Déjà en 2001 et 2006, ils avaient boudé le scrutin. Pour cette présidentielle tchadienne reportée du 3 au 25 avril 2011, les piliers de l’opposition tchadienne ne seront pas présents. C’est le choix qu’ils ont fait connaître le 22 mars quand leurs recours pour les élections législatives de février ont été rejetés.
Le scrutin de fin avril n’est qu’une des étapes d’un long processus électoral entamé en février, qui doit prendre fin avec des élections locales prévues pour juin prochain, conformément aux accords politiques signés le 13 août 2007 entre le gouvernement et l’opposition.

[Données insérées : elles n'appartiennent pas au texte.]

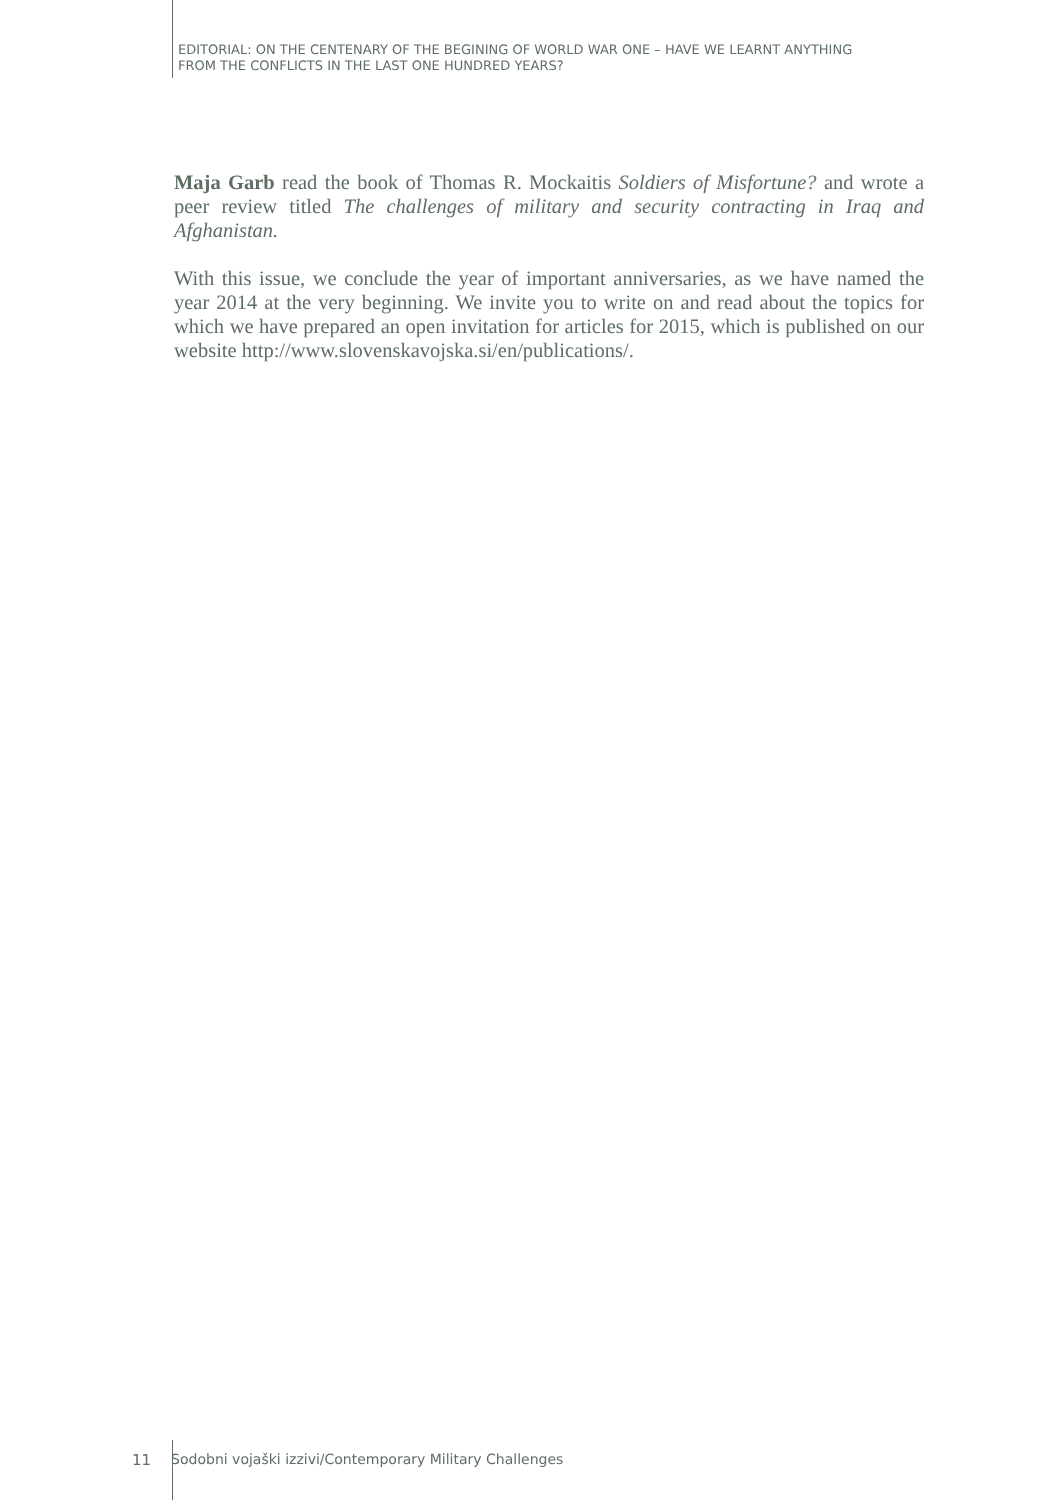EDITORIAL: ON THE CENTENARY OF THE BEGINING OF WORLD WAR ONE – HAVE WE LEARNT ANYTHING
FROM THE CONFLICTS IN THE LAST ONE HUNDRED YEARS?
Maja Garb read the book of Thomas R. Mockaitis Soldiers of Misfortune? and wrote a peer review titled The challenges of military and security contracting in Iraq and Afghanistan.
With this issue, we conclude the year of important anniversaries, as we have named the year 2014 at the very beginning. We invite you to write on and read about the topics for which we have prepared an open invitation for articles for 2015, which is published on our website http://www.slovenskavojska.si/en/publications/.
11 Sodobni vojaški izzivi/Contemporary Military Challenges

Ce 13 février, lors des élections législatives, le parti d’Idriss Deby, le mouvement patriotique du salut (MDS) a remporté une écrasante victoire, avec près des trois quarts des sièges à l’assemblée nationale.
Mascarade d'élection
Mais déjà, ce scrutin avait été qualifié de « mascarade » par l’opposition, et le président de la commission électorale lui-même avait évoqué des irrégularités. Après le rejet des recours posés devant la cour constitutionnelle, les opposants Saleh Kebzabo, de l’Union Nationale pour la Démocratie et le Renouveau (UNDR), le général Kamougué Wadal Abdelkader, leader de l’Union Démocratique pour le Renouveau (UDR), et Ngarlejy Yorongar, de la Fédération Action pour la République (FAR), ont donc décidé de se retirer de la course à la magistrature suprême. Les mêmes ont aussi annoncé une campagne invitant au boycott au sein de la population. Une campagne interdite par le gouvernement Deby.
Dès lors, certains craignent des violences à l’approche du scrutin. Par ailleurs, face à Deby ne restent donc que des candidats de moindre envergure - un ministre issu de son gouvernement, Albert Pahimi Padacké, et l’avocat opposant Nadji Madou.
« Cette élection est nulle et de nul effet », a déclaré Ngarlejy Yorongar, de la Fédération Action pour la République (FAR), qui dénonce aussi le manque de préparation en amont du scrutin
Double diplomatie française
Si ce vote devait manquer de crédibilité et de transparence, le pays court aussi un risque de voir resurgir la rébellion qui avait l'a ébranlé, notamment en 2008. Baba Ladé, chef d’un groupuscule de la rébellion, a affirmé hier à l’Agence France Presse qu’il était « prêt à reprendre les hostilités dans le sud du pays », contre un président tchadien accusé de fomenter « de la fraude électorale ».
L’association Survie a également d’ores et déjà dénoncé les conditions du scrutin du 25 avril, et « le soutien » de la France à Idriss Deby. « Survie avait déjà dénoncé la mascarade électorale du 13 février, des élections entachées de fraudes mais pourtant validées et cautionnées par l’UE et la France », a déclaré à la BBC Stéphanie Dubois de Prisque, chargée de communication de Survie, qui rappelle aussi que la France, ancienne puissance coloniale, reste présente sur le territoire tchadien via son Opération Epervier, en place depuis 1986.
« Une fois de plus Survie dénonce ce soutien (au régime Deby), puisque les Tchadiens aussi ont droit à une démocratie, tout comme les Tunisiens, a-t-elle ajouté. Nous dénonçons la double diplomatie française qui d’un coté soutient le peuple tunisien, qui s’est libéré d’un dictateur, et d’un autre coté continue à permettre l’oppression d’un autre peuple, le peuple tchadien ».
Malgré l’absence des figures de l’opposition, les élections tchadiennes devraient avoir lieu lundi prochain. Mais dans une Afrique où l’on connait les risques de violences post-électorales - la Côte d’Ivoire et le Nigéria n’en sont que les plus récents exemples – le Tchad, pays producteur de pétrole déjà déstabilisé par la crise de son voisin libyen, devra faire beaucoup pour préserver sa cohésion.